• [演習用本文]
Best Japan Brands 2022
ブランドリーダーズインタビュー

これまでにない変容を続ける環境の中で、ランクインしたリーディングカンパニーは今後の成長のためにどのようにその変化を捉え、対応しようとしているのか。各社のブランドリーダーが5つの質問に答えるインタビューシリーズ。

貴社における経営において、ブランドとはどのような位置づけでしょうか?

Kaoは、コーポレートブランドというよりは個々のブランドを通じて生活者とより強くつながっています。このため当社では、個々のブランドを会社の大事な資産として位置付け、ブランド価値の向上を最重要視しています。
ブランド価値をより高めるために、商品開発の方針も見直しました。Kaoは伝統的にモノづくりが強い会社で、今までは、技術的に優れた機能を生活者に伝えることに重きを置いていた所がありました。今は、それぞれのブランドや商品が生活者に届けるべき価値は何か、そのためにどのような技術や機能が必要なのか、マーケティング、R&D、SCM、販売等、関連部署がチームとなるスクラム型で、求められる商品の最終像からのバックキャスティングで開発を行うスタイルへ、大きく舵を切っています。

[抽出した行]

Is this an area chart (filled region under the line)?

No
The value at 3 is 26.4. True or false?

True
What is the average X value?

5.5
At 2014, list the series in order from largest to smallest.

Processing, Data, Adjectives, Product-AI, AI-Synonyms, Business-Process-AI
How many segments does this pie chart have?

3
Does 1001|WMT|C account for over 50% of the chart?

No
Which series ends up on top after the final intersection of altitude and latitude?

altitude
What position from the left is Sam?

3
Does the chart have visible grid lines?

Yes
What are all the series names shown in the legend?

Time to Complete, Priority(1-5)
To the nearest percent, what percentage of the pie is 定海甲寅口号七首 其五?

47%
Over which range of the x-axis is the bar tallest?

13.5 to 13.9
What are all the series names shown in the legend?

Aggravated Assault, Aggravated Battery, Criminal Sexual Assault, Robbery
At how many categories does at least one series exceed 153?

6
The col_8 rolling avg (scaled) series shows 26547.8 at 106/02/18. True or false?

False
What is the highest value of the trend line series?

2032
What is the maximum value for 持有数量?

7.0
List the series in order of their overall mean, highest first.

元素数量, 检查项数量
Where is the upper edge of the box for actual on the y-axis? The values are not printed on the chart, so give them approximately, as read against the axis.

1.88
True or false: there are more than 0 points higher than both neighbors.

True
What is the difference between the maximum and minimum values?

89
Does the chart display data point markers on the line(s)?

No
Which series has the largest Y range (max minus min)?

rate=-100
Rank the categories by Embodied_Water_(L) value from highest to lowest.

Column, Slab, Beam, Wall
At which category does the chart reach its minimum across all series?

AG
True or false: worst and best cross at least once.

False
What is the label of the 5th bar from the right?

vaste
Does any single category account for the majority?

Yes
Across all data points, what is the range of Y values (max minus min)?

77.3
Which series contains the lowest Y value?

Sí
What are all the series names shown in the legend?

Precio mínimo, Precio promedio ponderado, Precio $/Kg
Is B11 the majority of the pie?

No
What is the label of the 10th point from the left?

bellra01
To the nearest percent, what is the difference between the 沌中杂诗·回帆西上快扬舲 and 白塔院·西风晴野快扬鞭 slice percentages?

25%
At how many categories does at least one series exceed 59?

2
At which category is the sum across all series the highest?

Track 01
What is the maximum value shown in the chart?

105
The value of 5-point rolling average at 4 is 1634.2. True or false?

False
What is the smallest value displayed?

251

• [演習課題]
• a. インタビュー本文のうち、「Best Japan Brands」から「の向上を最重要視しています。」に至るまでを一字も変えずに返してください。
• b. インタビュー本文を、途切れたところから書き継いでください。
これらの行は、インタビュー本文とは別個の資料です。

• [課題の解答]
• a.
Best Japan Brands 2022
ブランドリーダーズインタビュー

これまでにない変容を続ける環境の中で、ランクインしたリーディングカンパニーは今後の成長のためにどのようにその変化を捉え、対応しようとしているのか。各社のブランドリーダーが5つの質問に答えるインタビューシリーズ。

貴社における経営において、ブランドとはどのような位置づけでしょうか?

Kaoは、コーポレートブランドというよりは個々のブランドを通じて生活者とより強くつながっています。このため当社では、個々のブランドを会社の大事な資産として位置付け、ブランド価値の向上を最重要視しています。

• b.
この変革には経営トップ自らが主導し、こうした考え方の浸透にも力を入れています。

近年、顧客起点、LTV (Lifetime Value) という概念がより重要視されてきている傾向にありますが、そうした既存顧客だけではなく将来の顧客、あるいはより幅広い生活者、社会との関係構築やそれに基づくブランドの在り方について、どのようにお考えでしょうか?

かつてFMCG(日用消費財)は、いかにトライアルを獲得するかがマーケティング活動の中心でした。今は、トライアルして頂いたお客様に、いかにリピートして頂き、ロイヤル顧客化・ファン化へ繋げるかに活動の重点は移っています。では、いかにして生活者とブランドとの間に長期的な絆づくりを構築するか?その鍵こそがパーパスであり、人々にその社会的価値が理解され、共感されたブランドだけが、愛着を持って長く支持されると考えています。
Kaoではブランド毎に「ブランドフラワー(Kao独自のブランド設計書)」を作成し管理しています。生活者とブランドとの絆づくりを強化するために、2019年にこのブランド設計書をパーパス視点で刷新しました。そして「誰のための、何に貢献する、どんなブランドなのか」を定義するようにしました。 生活者の消費意識はモノからコト、トキ、さらにはイミへと変遷してきています。「誰のため」の「誰」で描かれるのは、ターゲットではありません。ブランドが共感して欲しい人物像、どんなライフバリューを求めている人なのかという観点で描くようにしています。

事業・ブランド成長に向けて、社員の存在がより重要になってきている中で、ブランドに基づく企業のカルチャーづくり、それに基づく社員のエンゲージメントについて、どのようにお考えでしょうか?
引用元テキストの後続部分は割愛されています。